__Given information__:
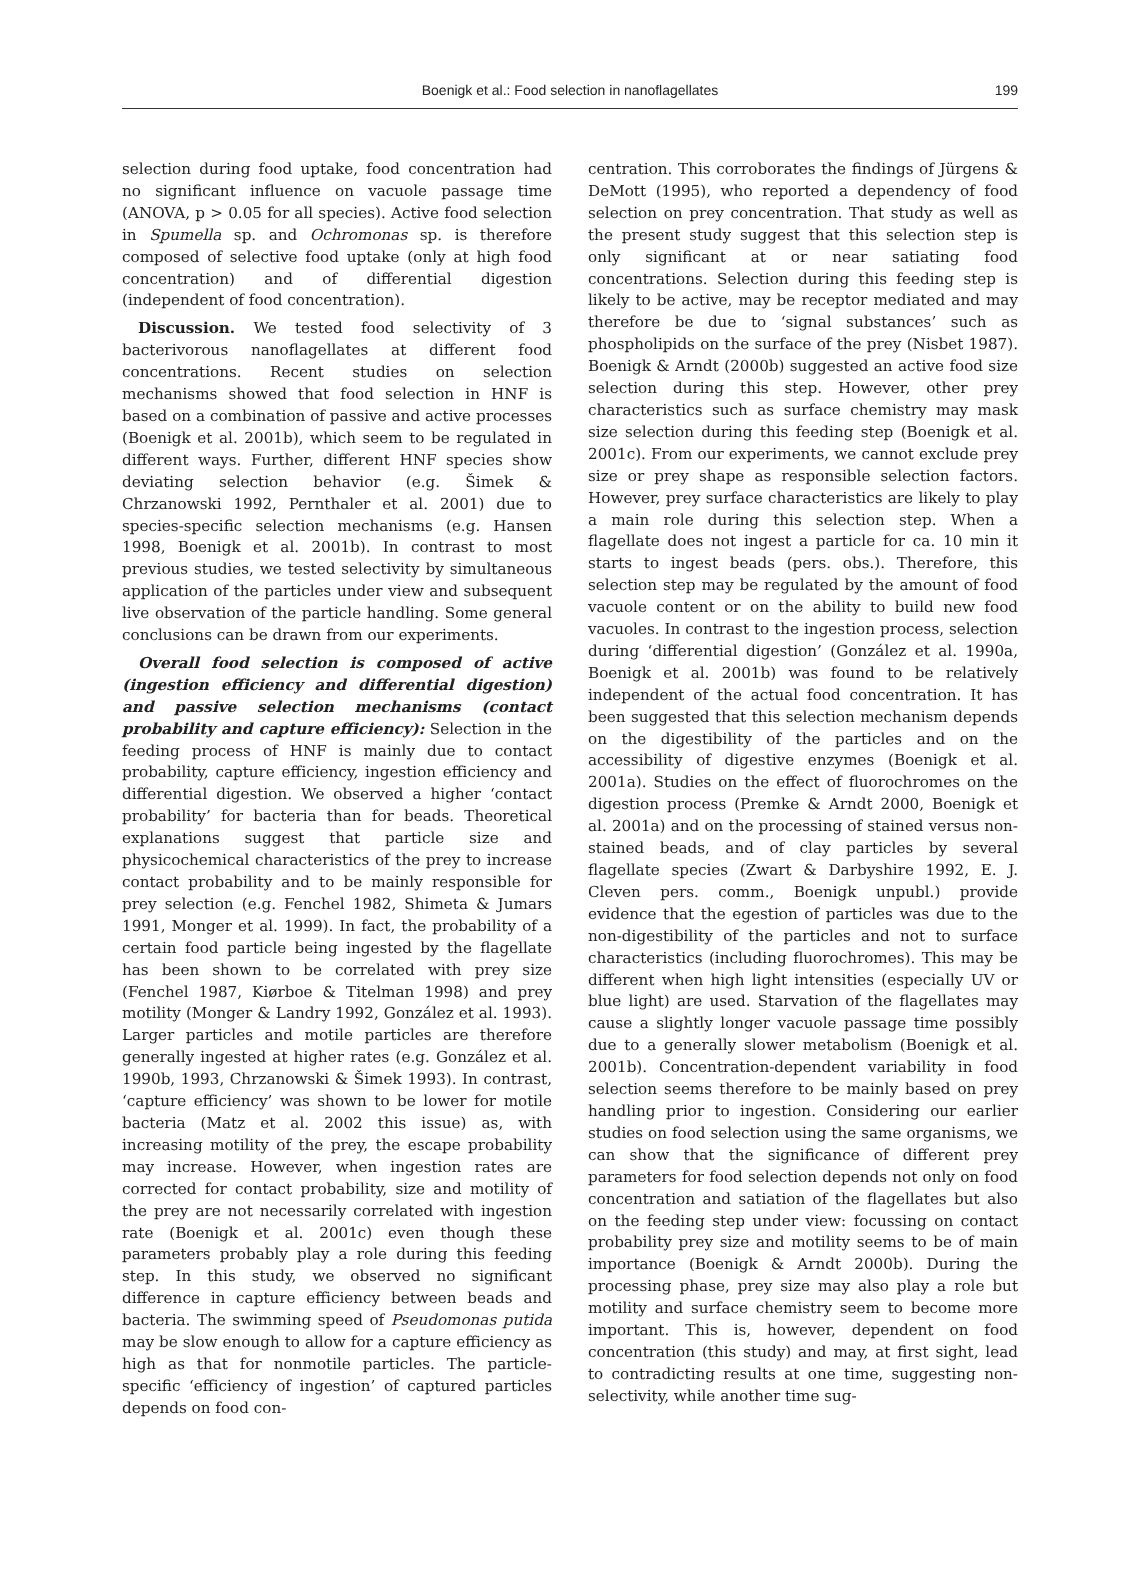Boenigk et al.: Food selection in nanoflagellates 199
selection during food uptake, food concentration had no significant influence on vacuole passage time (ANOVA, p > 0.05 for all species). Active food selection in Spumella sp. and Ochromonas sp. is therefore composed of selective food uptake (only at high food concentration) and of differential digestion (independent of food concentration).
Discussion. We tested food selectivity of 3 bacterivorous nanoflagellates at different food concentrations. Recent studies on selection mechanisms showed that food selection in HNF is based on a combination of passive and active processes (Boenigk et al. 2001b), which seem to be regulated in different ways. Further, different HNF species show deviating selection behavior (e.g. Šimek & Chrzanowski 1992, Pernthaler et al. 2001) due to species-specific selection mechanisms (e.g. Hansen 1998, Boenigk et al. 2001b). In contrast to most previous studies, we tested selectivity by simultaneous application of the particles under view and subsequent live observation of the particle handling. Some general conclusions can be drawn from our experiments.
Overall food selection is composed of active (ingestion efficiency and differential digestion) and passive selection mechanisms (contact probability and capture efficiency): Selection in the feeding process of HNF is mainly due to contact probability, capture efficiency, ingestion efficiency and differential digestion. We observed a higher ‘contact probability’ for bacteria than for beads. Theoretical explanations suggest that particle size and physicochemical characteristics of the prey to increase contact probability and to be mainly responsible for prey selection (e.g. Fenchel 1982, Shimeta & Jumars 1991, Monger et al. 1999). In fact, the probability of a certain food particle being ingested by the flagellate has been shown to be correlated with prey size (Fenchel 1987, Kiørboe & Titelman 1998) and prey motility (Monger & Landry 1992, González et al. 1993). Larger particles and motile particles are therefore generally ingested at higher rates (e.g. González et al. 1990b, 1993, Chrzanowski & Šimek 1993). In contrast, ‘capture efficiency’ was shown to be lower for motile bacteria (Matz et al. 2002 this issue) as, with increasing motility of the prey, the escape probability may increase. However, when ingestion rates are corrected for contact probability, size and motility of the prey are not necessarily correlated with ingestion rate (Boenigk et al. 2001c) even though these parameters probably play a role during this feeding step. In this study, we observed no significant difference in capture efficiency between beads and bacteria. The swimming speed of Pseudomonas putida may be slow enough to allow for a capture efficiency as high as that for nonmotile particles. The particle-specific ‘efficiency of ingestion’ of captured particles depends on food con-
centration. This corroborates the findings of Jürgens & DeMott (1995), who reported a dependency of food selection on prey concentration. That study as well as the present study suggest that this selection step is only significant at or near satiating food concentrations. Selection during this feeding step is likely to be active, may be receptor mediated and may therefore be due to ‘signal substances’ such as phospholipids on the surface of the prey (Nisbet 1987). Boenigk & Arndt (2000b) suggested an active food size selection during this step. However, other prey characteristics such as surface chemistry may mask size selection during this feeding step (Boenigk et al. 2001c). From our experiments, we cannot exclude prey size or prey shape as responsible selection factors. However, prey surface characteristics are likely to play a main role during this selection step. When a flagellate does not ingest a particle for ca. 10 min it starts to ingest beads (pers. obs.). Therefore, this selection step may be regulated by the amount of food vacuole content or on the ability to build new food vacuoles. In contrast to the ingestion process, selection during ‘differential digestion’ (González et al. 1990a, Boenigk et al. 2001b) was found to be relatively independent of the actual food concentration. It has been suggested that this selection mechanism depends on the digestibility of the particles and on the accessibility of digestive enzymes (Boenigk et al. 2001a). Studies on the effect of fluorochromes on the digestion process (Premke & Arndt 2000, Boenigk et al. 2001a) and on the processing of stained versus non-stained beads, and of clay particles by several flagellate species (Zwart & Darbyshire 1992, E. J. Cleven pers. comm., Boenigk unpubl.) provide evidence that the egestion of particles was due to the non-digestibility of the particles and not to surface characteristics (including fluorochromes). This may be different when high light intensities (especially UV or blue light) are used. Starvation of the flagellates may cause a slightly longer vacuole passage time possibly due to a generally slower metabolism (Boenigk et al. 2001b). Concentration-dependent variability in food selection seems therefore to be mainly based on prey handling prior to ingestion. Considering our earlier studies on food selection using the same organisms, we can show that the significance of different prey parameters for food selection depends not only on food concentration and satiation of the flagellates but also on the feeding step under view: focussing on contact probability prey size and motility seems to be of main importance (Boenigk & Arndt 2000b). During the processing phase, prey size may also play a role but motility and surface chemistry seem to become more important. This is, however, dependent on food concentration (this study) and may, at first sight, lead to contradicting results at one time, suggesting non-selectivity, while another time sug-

__Problem to solve__: Nothing should appear in the answer except the lines from the first line of the data through the line holding "selection during food", exactly as written, with pictures left out.

__Finished exercise__:
Boenigk et al.: Food selection in nanoflagellates 199
selection during food uptake, food concentration had no significant influence on vacuole passage time (ANOVA, p > 0.05 for all species). Active food selection in Spumella sp. and Ochromonas sp. is therefore composed of selective food uptake (only at high food concentration) and of differential digestion (independent of food concentration).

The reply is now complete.